Paul Saab of Facebook kicked off the day by sharing some insights into IPv6 around the world — starting with the challenge of the IPv6-based Wi-Fi for the Networking @Scale conference itself! Shortly before Networking @Scale, we wanted to run the Wi-Fi exactly how mobile networks in the very near future will be run, a pure IPv6 network with NAT64 and DNS64 to reach the IPv4 internet. As projects often go, we were running short on time, and the day before, it was proposed that maybe we defer the IPv6 Wi-Fi until next year. We paused a moment and realized, “Wait, if we don’t do it this year, then we’ll be doing exactly the same thing that so many have done for IPv6 in general: push it off!” So the corporate networking team jumped into the problem and several of us marked out the old IPv4 SSID/password from the badges with a Sharpie and printed out placards with the IPv6 info. For us, this story represents our experiences with IPv6: Done is better than perfect, so just get started on it.

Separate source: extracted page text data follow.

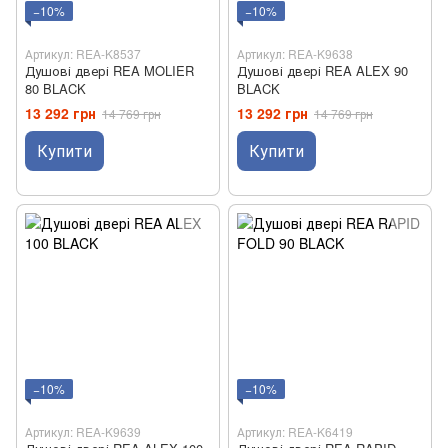
−10%
−10%
Артикул: REA-K8537
Артикул: REA-K9638
Душові двері REA MOLIER
Душові двері REA ALEX 90
80 BLACK
BLACK
13 292 грн
13 292 грн
14 769 грн
14 769 грн
Купити
Купити
−10%
−10%
Артикул: REA-K9639
Артикул: REA-K6419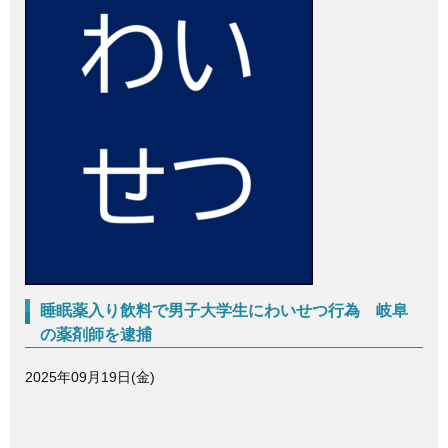
c
tt
e
e
er
b
o
o
k
睡眠薬入り飲料で男子大学生にわいせつ行為 岐阜
の薬剤師を逮捕
2025年09月19日(金)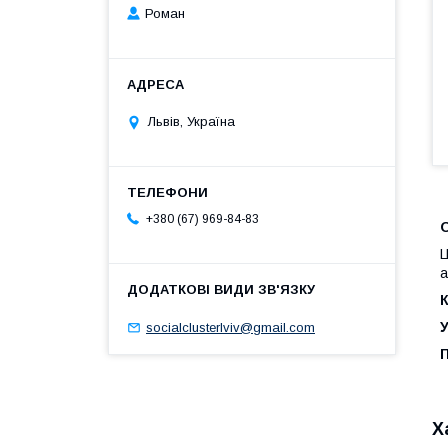
Роман
Львів, Україна
+380 (67) 969-84-83
Ц
а
У
socialclusterlviv@gmail.com
Х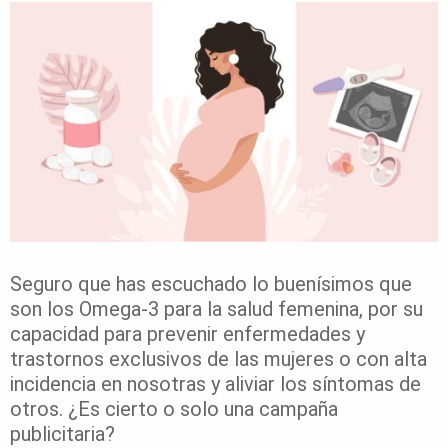
Seguro que has escuchado lo buenísimos que
son los Omega-3 para la salud femenina, por su
capacidad para prevenir enfermedades y
trastornos exclusivos de las mujeres o con alta
incidencia en nosotras y aliviar los síntomas de
otros. ¿Es cierto o solo una campaña
publicitaria?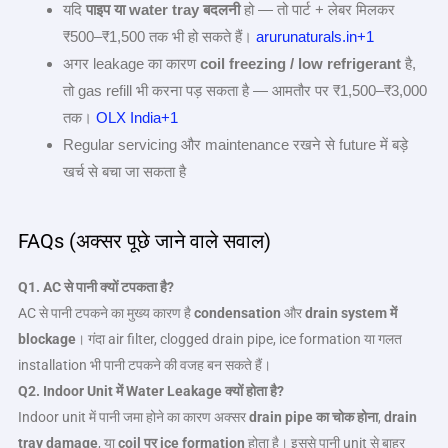
यदि
पाइप या water tray
बदलनी
हो — तो पार्ट + लेबर मिलकर
₹500–₹1,500 तक भी हो सकते हैं।
arurunaturals.in+1
अगर leakage का कारण
coil freezing / low refrigerant
है,
तो gas refill भी करना पड़ सकता है — आमतौर पर ₹1,500–₹3,000
तक।
OLX India+1
Regular servicing और maintenance रखने से future में बड़े
खर्च से बचा जा सकता है
FAQs (अक्सर पूछे जाने वाले सवाल)
Q1. AC
से पानी क्यों टपकता है
?
AC से पानी टपकने का मुख्य कारण है
condensation
और
drain system
में
blockage
। गंदा air filter, clogged drain pipe, ice formation या गलत
installation भी पानी टपकने की वजह बन सकते हैं।
Q2. Indoor Unit
में
Water Leakage
क्यों होता है
?
Indoor unit में पानी जमा होने का कारण अक्सर
drain pipe
का चोक होना
,
drain
tray damage
, या
coil
पर
ice formation
होता है। इससे पानी unit से बाहर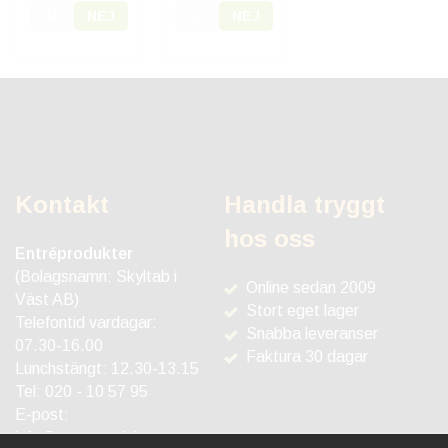
JA
NEJ
JA
NEJ
Kontakt
Handla tryggt
hos oss
Entréprodukter
(Bolagsnamn: Skyltab i
Online sedan 2009
Väst AB)
Stort eget lager
Telefontid vardagar:
Snabba leveranser
07.30-16.00
Faktura 30 dagar
Lunchstängt: 12.30-13.15
Tel:
020 - 10 57 95
E-post:
info@entreprodukter.se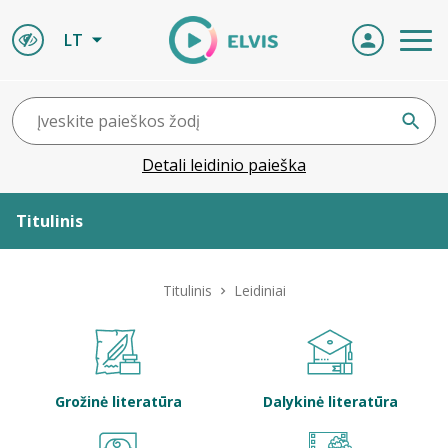
LT
Detali leidinio paieška
Titulinis
Apie ELVIS
Titulinis
Leidiniai
Leidiniai
ELVIS atvyksta
Grožinė literatūra
Dalykinė literatūra
Naujienos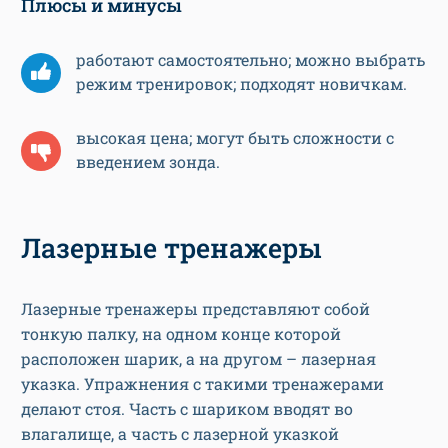
Плюсы и минусы
работают самостоятельно; можно выбрать
режим тренировок; подходят новичкам.
высокая цена; могут быть сложности с
введением зонда.
Лазерные тренажеры
Лазерные тренажеры представляют собой
тонкую палку, на одном конце которой
расположен шарик, а на другом – лазерная
указка. Упражнения с такими тренажерами
делают стоя. Часть с шариком вводят во
влагалище, а часть с лазерной указкой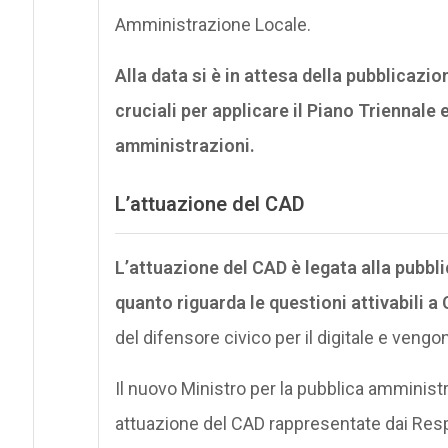
Amministrazione Locale.
Alla data si è in attesa della pubblicazi
cruciali per applicare il Piano Triennale 
amministrazioni.
L’attuazione del CAD
L’attuazione del CAD è legata alla pubbli
quanto riguarda le questioni attivabili a
del difensore civico per il digitale e veng
Il nuovo Ministro per la pubblica amministraz
attuazione del CAD rappresentate dai Respon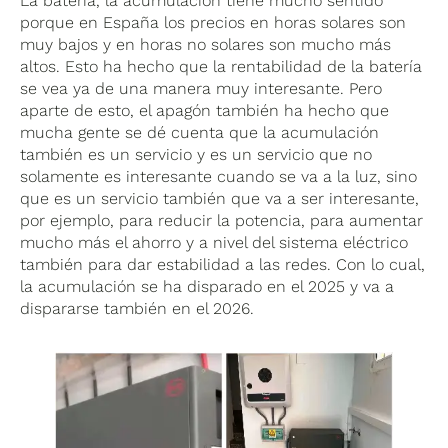
La batería, la acumulación tiene mucho sentido
porque en España los precios en horas solares son
muy bajos y en horas no solares son mucho más
altos. Esto ha hecho que la rentabilidad de la batería
se vea ya de una manera muy interesante. Pero
aparte de esto, el apagón también ha hecho que
mucha gente se dé cuenta que la acumulación
también es un servicio y es un servicio que no
solamente es interesante cuando se va a la luz, sino
que es un servicio también que va a ser interesante,
por ejemplo, para reducir la potencia, para aumentar
mucho más el ahorro y a nivel del sistema eléctrico
también para dar estabilidad a las redes. Con lo cual,
la acumulación se ha disparado en el 2025 y va a
dispararse también en el 2026.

Our IPv6 Wi-Fi revealed that attendees did not have any issues accessing the internet but some had problems with company VPN gateways that did not work with networks that rely on NAT64 and DNS64 to reach IPv4 only endpoints. Our hope is that the networking-savvy attendees go back to their companies and not only push for IPv6 but also insist that applications also work on IPv6-only networks, since that is the future of mobile networking.

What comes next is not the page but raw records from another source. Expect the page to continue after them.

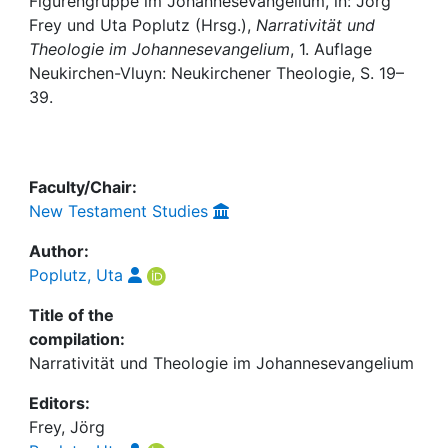
Awards
Figurengruppe im Johannesevangelium, in: Jörg
Frey und Uta Poplutz (Hrsg.),
Narrativität und
Theologie im Johannesevangelium
, 1. Auflage
My FIS
Neukirchen-Vluyn: Neukirchener Theologie, S. 19–
39.
Help
Faculty/Chair:
New Testament Studies
Author:
Poplutz, Uta
Title of the
compilation:
Narrativität und Theologie im Johannesevangelium
Editors:
Frey, Jörg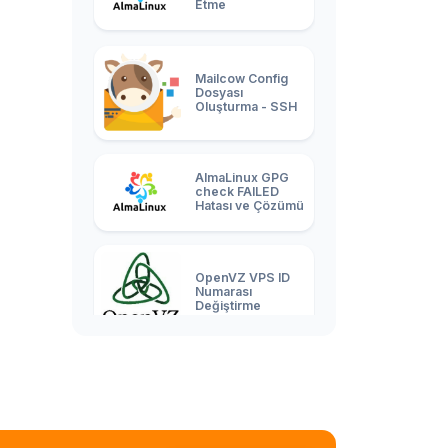
Etme
Mailcow Config
Dosyası
Oluşturma - SSH
AlmaLinux GPG
check FAILED
Hatası ve Çözümü
OpenVZ VPS ID
Numarası
Değiştirme
Linux En Çok RAM
Tüketen Siteyi
Bulma
OpenVZ to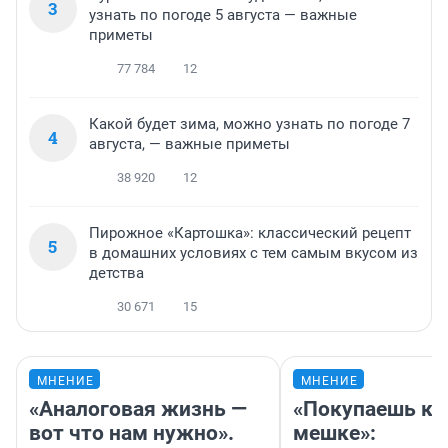
3
узнать по погоде 5 августа — важные
приметы
77 784
12
Какой будет зима, можно узнать по погоде 7
4
августа, — важные приметы
38 920
12
Пирожное «Картошка»: классический рецепт
5
в домашних условиях с тем самым вкусом из
детства
30 671
15
МНЕНИЕ
МНЕНИЕ
«Аналоговая жизнь —
«Покупаешь ко
вот что нам нужно».
мешке»: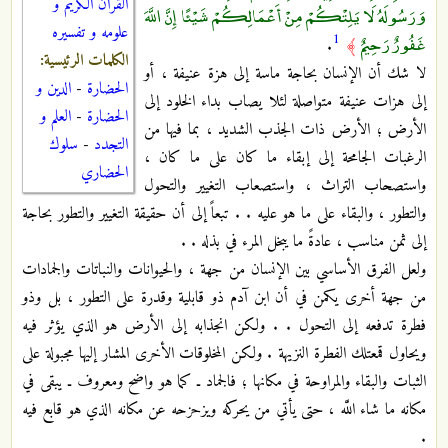
القرآن الكريم و
وَرَسُولَهُ لَا يَلِتْكُمْ مِنْ أَعْمَالِكُمْ شَيْئًا إِنَّ اللَّهَ
علومه و تفسيره
غَفُورٌ رَحِيمٌ
1
.
﴾
الكلمات الرئيسية:
لا شك أن الإنسان بحاجة ماسة إلى هزة عنيفة ، أو
الحضارة
-
الدين و
إلى هزات عنيفة متواصلة لئلا يصاب بداء الخلود إلى
الحضارة
-
العلم و
الأرض ؛ الأرض ذات الجذب الشديد ، بما فيها من
التجدد
-
سلوك
الرغبات الجامحة إلى إبقاء ما كان على ما كان ،
الحضاري
واستصحاب التراث ، واستصعاب التغيير والتحول
والتطور ، والبقاء على ما هو عليه . . تبعاً إلى أن حقيقة التغيير والتطور بحاجة
إلى ثمن‏ مناسب ، عادةً ما يبخل المرء في بذله . .
ولعل الفرق الأساسي بين الإنسان من جهة ، والحيوانات والنباتات والجمادات
من جهة أخرى يكمن في أن ابن آدم ذو قابلية وقدرة على التطور ، بل وذو
فطرة تدفعه إلى التحول . . ولكن انجذابه إلى الأرض هو الذي يؤثر فيه
ويحاول قمع‏تلك الفطرة النزيهة . ولكن المخلوقات الأخرى المشار إليها مجبولة على
الثبات والبقاء والمراوحة في مكانها ؛ فالجماد ـ كما هو واضح ومعروف ـ يبقى في
مكانه ما شاء اللَّه ، حتى يأتي من يحركه ويزحزحه عن مكانه الذي هو قابع فيه
.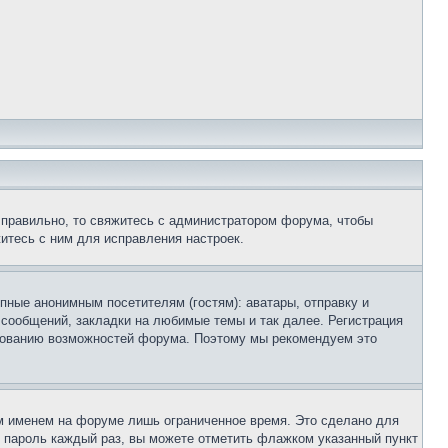
 правильно, то свяжитесь с администратором форума, чтобы
итесь с ним для исправления настроек.
пные анонимным посетителям (гостям): аватары, отправку и
 сообщений, закладки на любимые темы и так далее. Регистрация
ьзованию возможностей форума. Поэтому мы рекомендуем это
м именем на форуме лишь ограниченное время. Это сделано для
 и пароль каждый раз, вы можете отметить флажком указанный пункт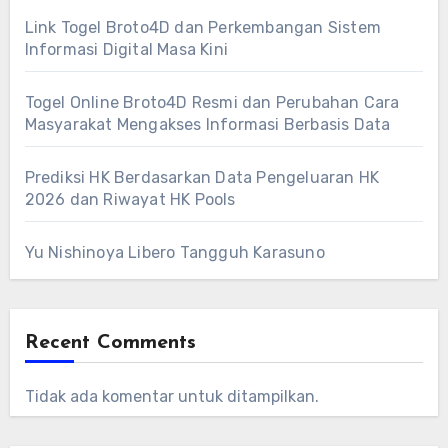
Link Togel Broto4D dan Perkembangan Sistem
Informasi Digital Masa Kini
Togel Online Broto4D Resmi dan Perubahan Cara
Masyarakat Mengakses Informasi Berbasis Data
Prediksi HK Berdasarkan Data Pengeluaran HK
2026 dan Riwayat HK Pools
Yu Nishinoya Libero Tangguh Karasuno
Recent Comments
Tidak ada komentar untuk ditampilkan.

Paul also shared the rapid increases some providers are seeing around the world, especially in mobile devices — sometimes 10x increases in the number of IPv6 devices in a matter of months. On the other side of the supply-demand equation, we see that content providers themselves are still not moving as fast with IPv6 support. This disparity — where content lives in IPv4, but people are accessing the network via IPv6 — shows us that people are not taking advantage of the observed better performance on IPv6, and content providers aren’t taking advantage of the flexibility and scalability that IPv6 provides. The move to IPv6 is no longer about IPv4 address exhaustion; it’s about providing better networking and innovative services to our customers.